Black pustules sprouted like mushrooms between the slits in his pink flesh.

He had the Plague. Vomit roared up Groat’s throat. This couldn’t be. Holding up his humanoid hand he watched his armor slide off like infected toenails.

“We’re dying.” Tridit stumbled inside the bunker. Sunlight glided over the oiled pockets of his shriveled body. Armor lay like broken shells around him. Collapsing in a heap on the floor, he slapped pieces back on his withered flesh in wet slurps. “Those Humans we killed must have been infected.”

“We should have slaughtered the rest.” Groat stroked the smooth armor of his remaining pinscher.

Tridit leaned against the wall, an oozing plank of decay. “So much for the Founders’ vaccine.”

Groat shambled toward his friend. Armor flaked off with each step. At least, their bodies would be incinerated in the planet’s cleansing. No one would see them weak and vulnerable. “The Founders will still make a profit. Desperate species will pay anything to survive, and the legal teams will tie up any suits with scientific stonewalling. In the end, all sentients in the universe will believe if they had taken the cure long enough, or before the virus mutated, or any of the Founders’ political spin, they would have been cured.”

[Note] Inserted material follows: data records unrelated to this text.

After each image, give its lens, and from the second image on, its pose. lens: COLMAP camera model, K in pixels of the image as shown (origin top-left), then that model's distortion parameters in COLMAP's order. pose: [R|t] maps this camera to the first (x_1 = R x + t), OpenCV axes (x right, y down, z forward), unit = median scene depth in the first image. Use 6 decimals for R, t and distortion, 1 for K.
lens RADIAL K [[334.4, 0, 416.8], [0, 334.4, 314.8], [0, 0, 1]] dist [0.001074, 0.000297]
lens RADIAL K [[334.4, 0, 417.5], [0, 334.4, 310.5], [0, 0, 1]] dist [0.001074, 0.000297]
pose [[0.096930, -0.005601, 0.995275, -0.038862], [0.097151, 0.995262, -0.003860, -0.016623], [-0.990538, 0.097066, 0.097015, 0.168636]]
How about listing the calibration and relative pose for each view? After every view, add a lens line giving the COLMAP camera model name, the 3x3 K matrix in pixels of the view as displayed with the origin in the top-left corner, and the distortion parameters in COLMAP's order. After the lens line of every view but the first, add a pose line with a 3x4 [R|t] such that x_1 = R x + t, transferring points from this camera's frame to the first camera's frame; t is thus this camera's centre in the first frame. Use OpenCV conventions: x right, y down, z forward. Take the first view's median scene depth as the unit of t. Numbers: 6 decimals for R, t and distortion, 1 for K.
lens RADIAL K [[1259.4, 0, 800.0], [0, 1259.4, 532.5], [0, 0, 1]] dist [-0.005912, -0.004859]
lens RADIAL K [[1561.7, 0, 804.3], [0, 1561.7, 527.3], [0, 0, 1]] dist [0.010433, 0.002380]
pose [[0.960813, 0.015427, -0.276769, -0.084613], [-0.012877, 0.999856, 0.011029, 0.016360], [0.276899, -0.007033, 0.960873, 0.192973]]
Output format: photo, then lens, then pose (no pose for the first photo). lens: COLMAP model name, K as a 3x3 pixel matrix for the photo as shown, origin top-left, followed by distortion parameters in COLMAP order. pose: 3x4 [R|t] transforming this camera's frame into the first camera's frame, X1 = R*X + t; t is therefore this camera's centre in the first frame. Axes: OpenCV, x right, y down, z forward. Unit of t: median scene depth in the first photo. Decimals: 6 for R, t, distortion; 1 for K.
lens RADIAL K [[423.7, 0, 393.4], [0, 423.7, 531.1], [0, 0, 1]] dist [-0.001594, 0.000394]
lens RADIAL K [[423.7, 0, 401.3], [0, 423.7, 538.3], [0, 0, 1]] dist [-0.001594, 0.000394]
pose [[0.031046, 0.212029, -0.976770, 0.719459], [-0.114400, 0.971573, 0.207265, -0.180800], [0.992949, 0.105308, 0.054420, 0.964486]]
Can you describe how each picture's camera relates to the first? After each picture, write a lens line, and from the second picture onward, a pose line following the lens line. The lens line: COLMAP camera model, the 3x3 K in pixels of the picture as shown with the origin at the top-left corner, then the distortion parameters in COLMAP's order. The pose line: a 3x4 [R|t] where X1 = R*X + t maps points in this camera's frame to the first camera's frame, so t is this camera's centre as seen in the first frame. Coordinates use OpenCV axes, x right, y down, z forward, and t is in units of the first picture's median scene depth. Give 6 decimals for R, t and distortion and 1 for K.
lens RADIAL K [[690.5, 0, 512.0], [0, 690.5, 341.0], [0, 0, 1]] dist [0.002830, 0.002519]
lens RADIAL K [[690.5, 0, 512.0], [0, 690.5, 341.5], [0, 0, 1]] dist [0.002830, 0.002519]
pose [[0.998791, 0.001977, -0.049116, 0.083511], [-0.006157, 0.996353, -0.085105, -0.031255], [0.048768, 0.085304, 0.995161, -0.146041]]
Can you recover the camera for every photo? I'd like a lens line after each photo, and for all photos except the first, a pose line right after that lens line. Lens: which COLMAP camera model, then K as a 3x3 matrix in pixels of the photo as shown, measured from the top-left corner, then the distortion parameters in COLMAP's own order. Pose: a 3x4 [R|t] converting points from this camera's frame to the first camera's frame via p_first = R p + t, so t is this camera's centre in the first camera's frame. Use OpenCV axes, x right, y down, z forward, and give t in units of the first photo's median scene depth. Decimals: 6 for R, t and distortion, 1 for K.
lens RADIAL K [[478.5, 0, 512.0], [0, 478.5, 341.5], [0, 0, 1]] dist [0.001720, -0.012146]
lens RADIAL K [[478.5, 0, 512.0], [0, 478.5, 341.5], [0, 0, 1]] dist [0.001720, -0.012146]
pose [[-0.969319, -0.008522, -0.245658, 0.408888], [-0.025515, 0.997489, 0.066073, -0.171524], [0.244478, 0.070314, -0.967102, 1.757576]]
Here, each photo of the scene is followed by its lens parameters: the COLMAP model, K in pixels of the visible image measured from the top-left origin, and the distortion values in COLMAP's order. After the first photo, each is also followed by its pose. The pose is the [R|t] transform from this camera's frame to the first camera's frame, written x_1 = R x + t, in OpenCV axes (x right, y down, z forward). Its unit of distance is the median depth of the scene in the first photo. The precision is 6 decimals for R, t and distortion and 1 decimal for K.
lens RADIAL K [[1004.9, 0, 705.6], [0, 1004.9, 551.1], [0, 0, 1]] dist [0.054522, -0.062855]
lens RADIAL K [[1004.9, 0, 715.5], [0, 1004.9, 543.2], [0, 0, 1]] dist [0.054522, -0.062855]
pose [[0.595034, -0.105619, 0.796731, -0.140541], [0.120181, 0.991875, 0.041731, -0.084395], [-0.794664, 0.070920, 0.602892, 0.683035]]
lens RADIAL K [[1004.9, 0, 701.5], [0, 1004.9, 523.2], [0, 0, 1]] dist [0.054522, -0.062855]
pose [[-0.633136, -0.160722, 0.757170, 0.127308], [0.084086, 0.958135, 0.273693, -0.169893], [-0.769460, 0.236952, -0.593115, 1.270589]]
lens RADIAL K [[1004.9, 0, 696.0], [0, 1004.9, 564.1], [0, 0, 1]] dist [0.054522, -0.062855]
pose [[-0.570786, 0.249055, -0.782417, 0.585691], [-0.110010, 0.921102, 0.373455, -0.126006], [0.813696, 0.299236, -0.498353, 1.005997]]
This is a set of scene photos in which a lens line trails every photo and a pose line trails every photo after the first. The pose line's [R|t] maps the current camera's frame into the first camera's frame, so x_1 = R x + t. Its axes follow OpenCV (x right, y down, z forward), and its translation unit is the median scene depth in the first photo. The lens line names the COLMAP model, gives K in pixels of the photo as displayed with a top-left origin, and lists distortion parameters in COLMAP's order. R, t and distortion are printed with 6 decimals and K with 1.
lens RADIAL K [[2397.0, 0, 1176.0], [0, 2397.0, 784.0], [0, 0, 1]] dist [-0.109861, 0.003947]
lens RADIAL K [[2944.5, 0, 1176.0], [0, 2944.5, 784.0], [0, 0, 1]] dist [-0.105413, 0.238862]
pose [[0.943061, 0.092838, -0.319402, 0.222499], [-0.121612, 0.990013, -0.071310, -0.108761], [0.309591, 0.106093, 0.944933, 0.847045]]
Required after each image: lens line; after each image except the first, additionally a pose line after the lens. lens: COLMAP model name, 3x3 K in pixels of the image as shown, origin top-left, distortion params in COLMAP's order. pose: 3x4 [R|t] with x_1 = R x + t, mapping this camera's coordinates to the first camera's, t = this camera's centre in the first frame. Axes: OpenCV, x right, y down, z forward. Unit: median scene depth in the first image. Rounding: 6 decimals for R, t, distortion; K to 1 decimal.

He’d seen it before, read about it in the tactical history guides. He ran his hands over his scalp. Buboes formed knobs between the cracks in his armor.

Tridit broke the vacuum seal of his helmet. The face plate bounced down his shrunken chest and spun on the concrete floor. Bone showed white in the dissolving flesh. “What would you have done as Commander of the Fleet?”

“Drive the Humans back into their cages. Kept Beijing York’s head as a trophy on the wall of my bridge.” Groat worked his fingers between the seams of his armor. His goals seemed insignificant, the same as all the great leaders before him. “I would have forced the Founders to accept Scraptors as equal. To let us practice our art, to expand our education beyond military agendas, and listen to our ideas on improving the home worlds.”